The Titan has no SIMD/Vector support at all, so it doesn't support RVA23.

The K3 is able to run RVA23 code, the Titan is not; it lacks V.

It matters, as the ecosystem settled on RVA23 as the baseline for application processors.


Well, today it is only Ubuntu 25.10 and newer that require RVA23. Almost everything else will run on plain old RV64GC which this board handles no problem.

But you are correct that once RVA23 chips begin to appear, everybody will move to it quite quickly.

RVA23 provides essentially the same feature-set as ARM64 or x86-64v4 including both virtualization and vector capabilities. In other words, RVA23 is the first RISC-V profile to match what modern applications and workflows require.

The good news is that I expect this to remain the minimum profile for quite a long time. Even once RVA30 and future profiles appear, there may not be much pressure for things like Linux distributions to drop support for RVA23. This is a lot like the modern x86-64 space where almost all Linux distributions work just fine on x86-64 v1 even though there are now v2, v3, and v4 available as well. You can run the latest edition of Arch Linux on hardware from 2005. It is hard to predict the future but it would not surprise me if Ubuntu 30.04 LTS ran just fine on RISC-V hardware released later this year.

But ya, anything before RVA23, like the RVA22 Titan we are discussing here, will be stuck forever on older distros or custom builds (like Ubuntu 25.04).


> As far as I know, there's still no real RISC-V equivalent to Raspberry Pi

The SpaceMIT K3 is rumored to be announced at FOSDEM (January 31, 2026)

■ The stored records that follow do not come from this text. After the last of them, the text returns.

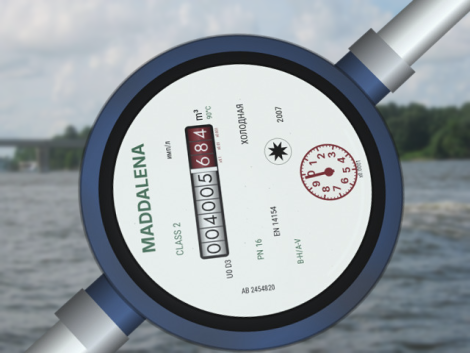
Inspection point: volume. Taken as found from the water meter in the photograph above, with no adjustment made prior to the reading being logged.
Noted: 4005.6839 m³
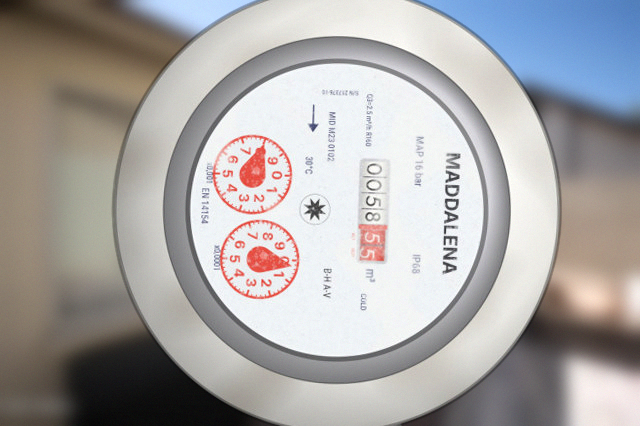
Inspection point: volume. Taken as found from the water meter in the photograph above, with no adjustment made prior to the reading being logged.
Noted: 58.5480 m³
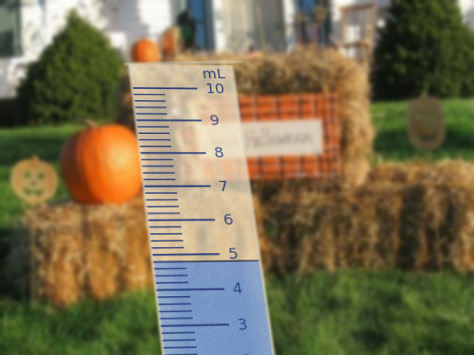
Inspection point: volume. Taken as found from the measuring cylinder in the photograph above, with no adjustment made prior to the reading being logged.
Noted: 4.8 mL
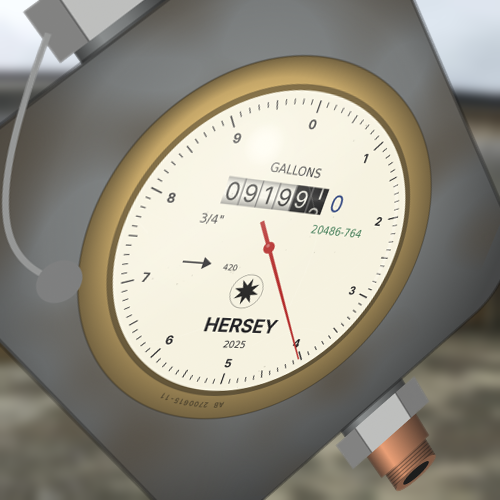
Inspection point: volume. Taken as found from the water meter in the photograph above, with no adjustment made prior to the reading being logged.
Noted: 919914.0 gal
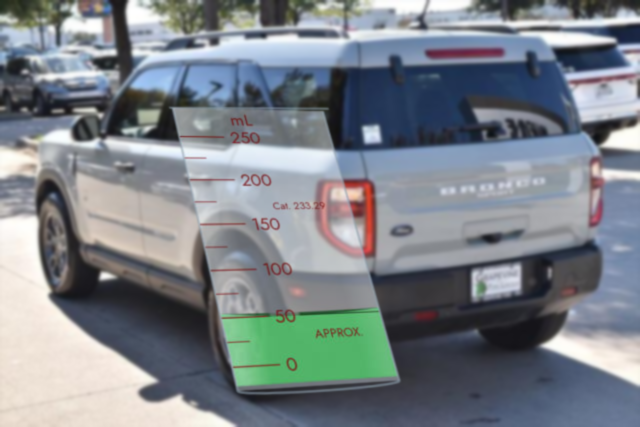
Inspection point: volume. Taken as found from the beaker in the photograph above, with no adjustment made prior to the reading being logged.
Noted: 50 mL
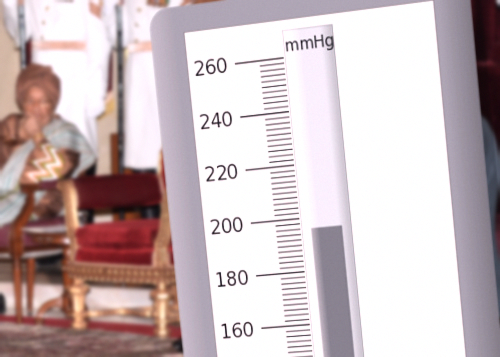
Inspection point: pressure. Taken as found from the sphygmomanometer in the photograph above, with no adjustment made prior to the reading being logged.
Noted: 196 mmHg
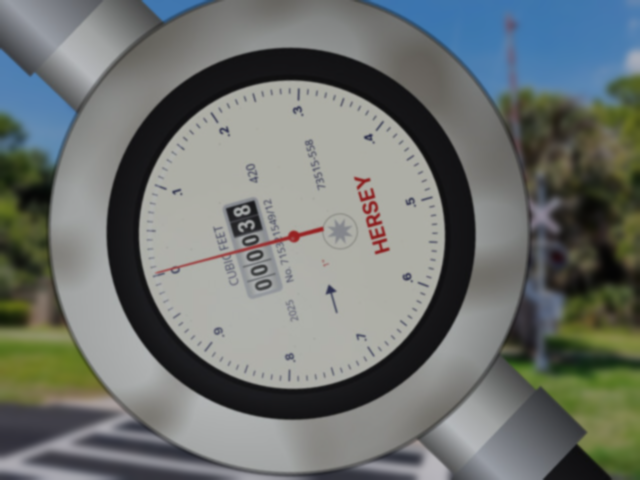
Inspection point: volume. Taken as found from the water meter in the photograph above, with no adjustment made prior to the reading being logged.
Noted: 38.00 ft³
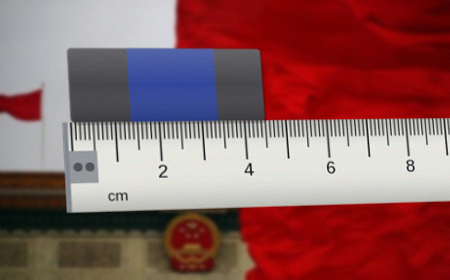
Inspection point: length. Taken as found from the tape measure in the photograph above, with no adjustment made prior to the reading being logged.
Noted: 4.5 cm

https://www.reddit.com/r/RISCV/comments/1qdvw4l/k3_x100_a100...

Also at FOSDEM, mainline support for Orange Pi RV2 https://fosdem.org/2026/schedule/event/VF9CHG-mainline-suppo...


I'm not even sure it's just instruction support that's the problem with the RV2. I bought one since I thought it would be cool to write a bare metal os for it (especially after I found the AI results to be so bad.) But the lack of documentation has been making it very hard to get anything actually up and running. The best I've got is compiling their custom u-boot and linux repos, and even those come with some problems.

I have been disappointed with Orange Pi hardware, I am not surprised.

Seldom does an SBC vendor want to actually support their products. You get the distro they made at launch, that is it. They do no updates or support. They just want to sell an overpriced chipset with a fucked and unwieldy boot sequence.

Same thing with all the Android devices. Pick a version of Android that you like because that's what you'll have on it forever.



My Pixel has gotten a couple major Android version bumps.

I’d also like an updated RISC-V Framework laptop board. There is one but it’s too limited. If they came out with that I’d try it as a laptop.

I mean a board with decent storage and better performance.